PLANT BIOLOGY Correction for “Isoprenoid biosynthesis is required for miRNA function and affects membrane association of ARGONAUTE 1 in Arabidopsis,” by Peter Brodersen, Lali Sakvarelidze-Achard, Hubert Schaller, Mehdi Khafif, Grégory Schott, Abdelhafid Bendahmane, and Olivier Voinnet, which appeared in issue 5, January 31, 2012, of Proc Natl Acad Sci USA (109:1778–1783; first published January 12, 2012; 10.1073/pnas.1112500109).

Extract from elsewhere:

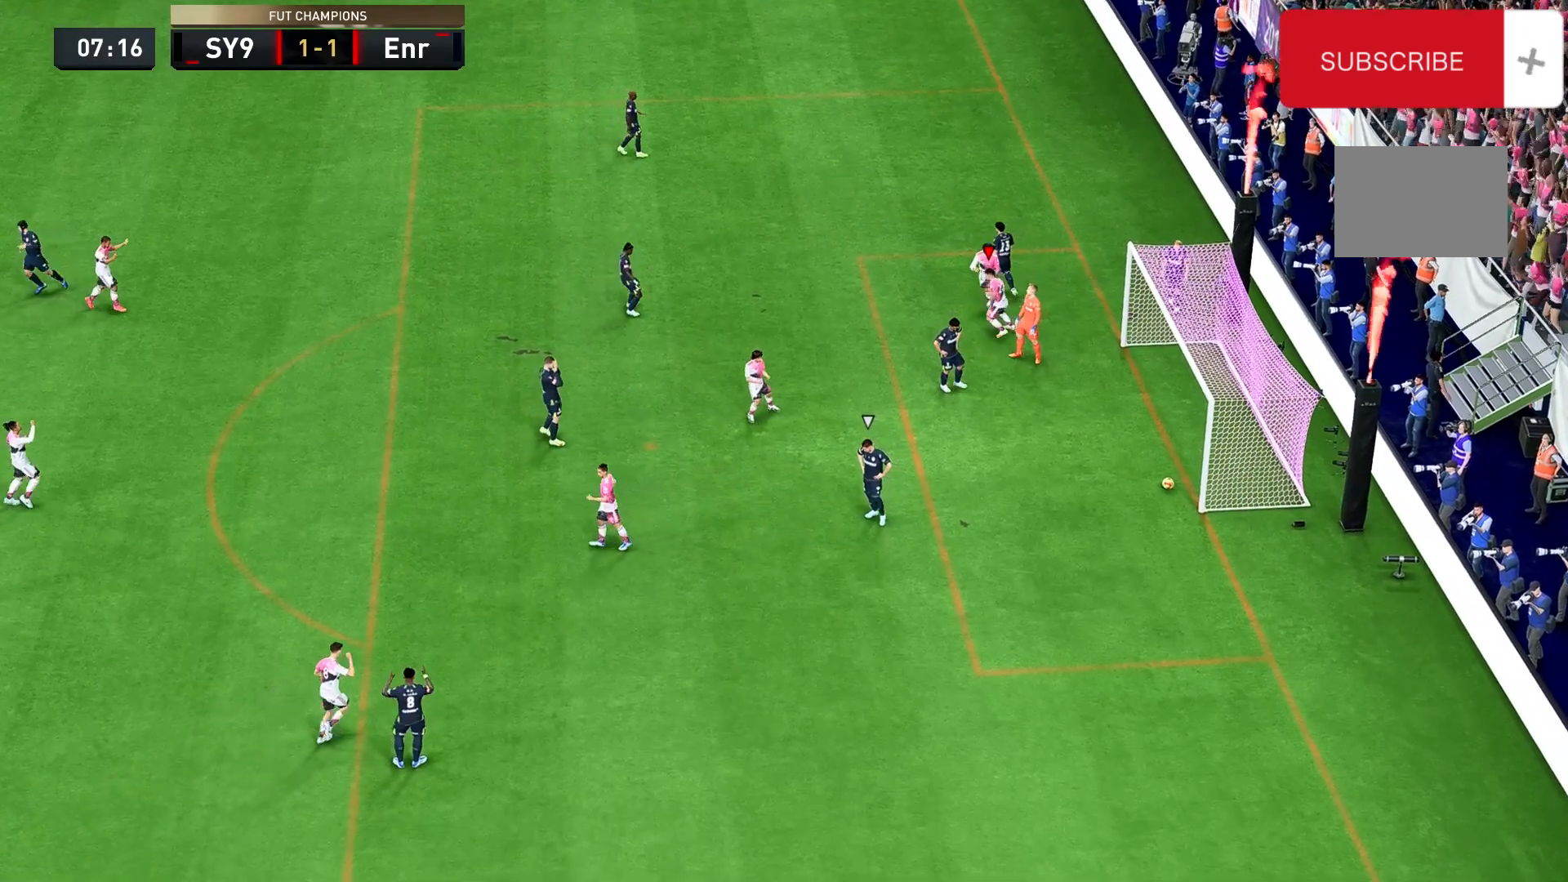
{"buttons": [], "left_stick": "center", "right_stick": "center", "events": [[167, "R1", "down"], [300, "A", "down"], [367, "A", "up"], [367, "R1", "up"]]}
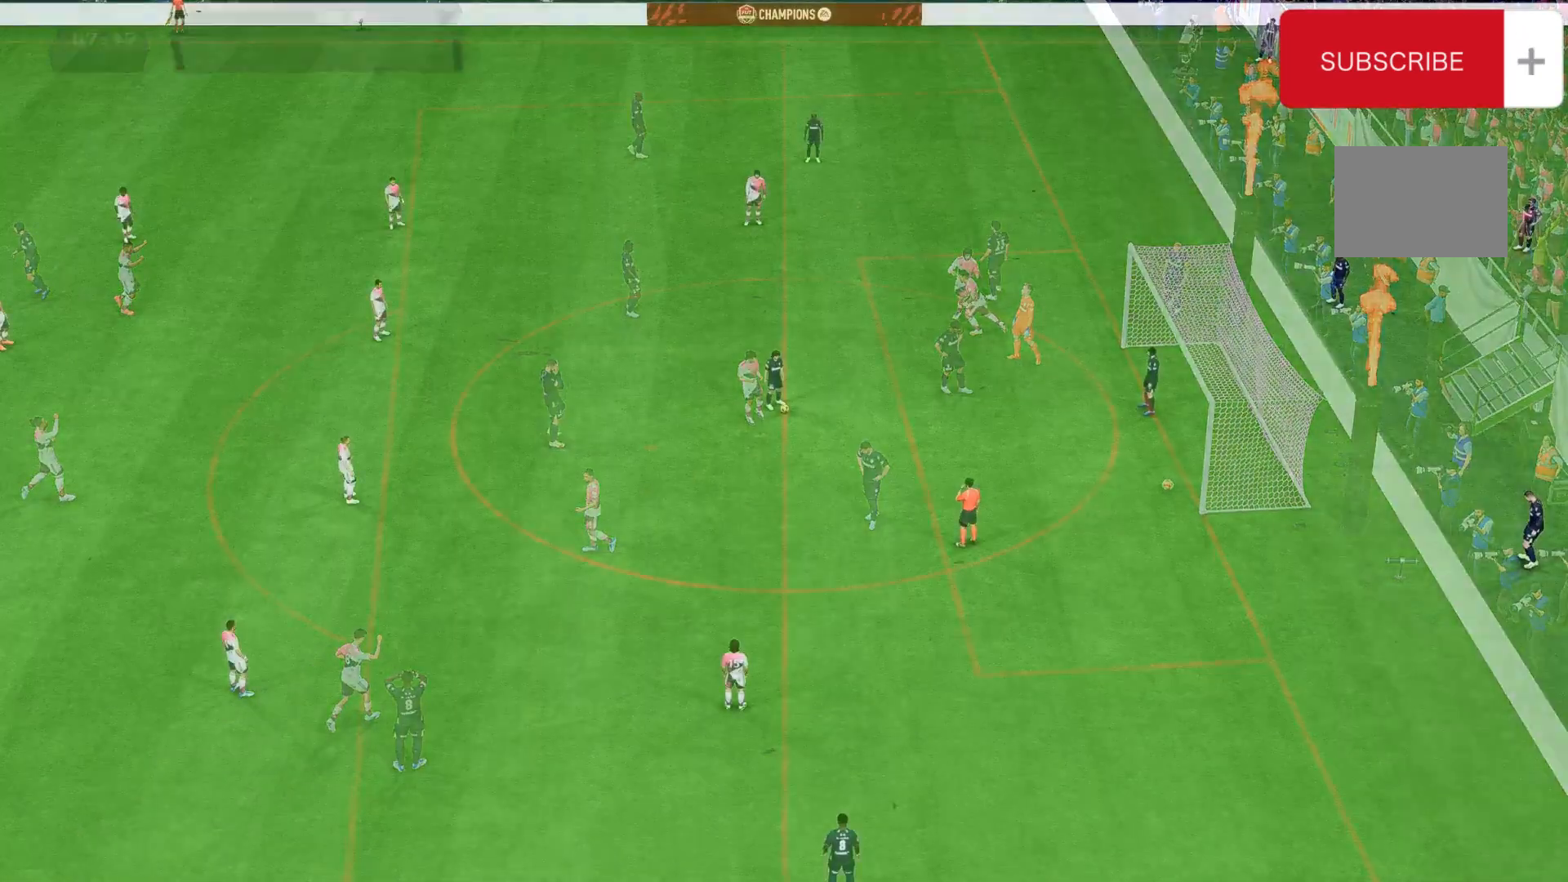
{"buttons": ["A", "R2"], "left_stick": "right", "right_stick": "center", "events": [[333, "A", "down"], [333, "left_stick", "right"], [400, "R2", "down"]]}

The authors wish to note, “It has been brought to our attention that a loading control panel in Fig. 5C had been incorrectly assembled. We have verified that mistakes were indeed made in assembling the loading control panels in the upper half of Fig. 5C. We have retrieved the original exposures of the Western blots and Coomassie-stained membranes. The original data show that the conclusion drawn on the basis of the data in Fig. 5C, that in inflorescences, ago1-38 mutant protein is less abundant specifically in microsomal fractions, remains valid. The corrected figure and updated figure legend appear below.”
Fig. 5.
AGO1 is a peripheral membrane protein. (A) Western analysis of AGO1, HMG1, and PEPC proteins in 100,000 × g supernatant (sup) and pellet (pel) fractions of cleared Col-0 inflorescence extracts prepared by hypertonic lysis. Five percent of the supernatant fraction is loaded, 20% of pellet fraction is loaded, precluding any clear estimates of relative abundance in soluble versus insoluble fractions. HMG1 is used here solely as a positive control for a transmembrane protein. (B) Western analysis of AGO1 and HMG1 proteins in pellet fractions prepared as in A. Pellets were resuspended in either microsome buffer, or microsome buffer supplemented with 1 M KCl, 0.1 M Na2CO3, or 0.5% Triton X-100, and separated into supernatant (sup) and pellet (pel) fractions again at 100,000 × g. At longer exposures, an insoluble AGO1 fraction upon Triton X-100 treatment is visible. (C) Microsome fractionation of inflorescence lysates from Col-0, ago1-25, and ago1-38. Two experiments with corresponding total (tot.) and microsome (micr.) fractions analyzed by Western blots with AGO1 antibodies are shown. (Top two panels) Western blots developed by enhanced chemiluminescence. (Bottom two panels) Western blots developed by less sensitive alkaline phosphatase staining that allows a clearer visualization of the difference in microsomal AGO1 abundance between Col-0 (WT) and ago1-38. *Unspecific cross-reacting band; RbcL, large subunit of RuBisCO; BSA, BSA added to the microsome buffer to avoid membrane association of proteins post lysis. The amount of BSA recovered in washed pellets is proportional to the amount of membrane recovered, and is used as loading control. (D) (Upper) Schematic depicting the position of several AGO1 hypomorphic mutations used in this study (black triangle) and the ago1-38 allele (red triangle) causing the G186R missense mutation. (Lower) The glycine residue mutated in Arabidopsis ago1-38 is highly conserved among various metazoan and fungal AGO proteins (highlighted in yellow). At, Arabidopsis thaliana; Ce, Caenorhabditis elegans; Hs, Homo sapiens; Sp, Schizosaccharomyces pombe. (E) Microsome fractionation of inflorescence lysates from Col-0 and hmg1-3. (Upper) Western analysis of AGO1 in total extracts. (Lower) Western analysis of AGO1 and HMG1 in microsome (pel) fraction. (F) Same analysis as in E performed with GFP171.1 and mad3 inflorescence lysates.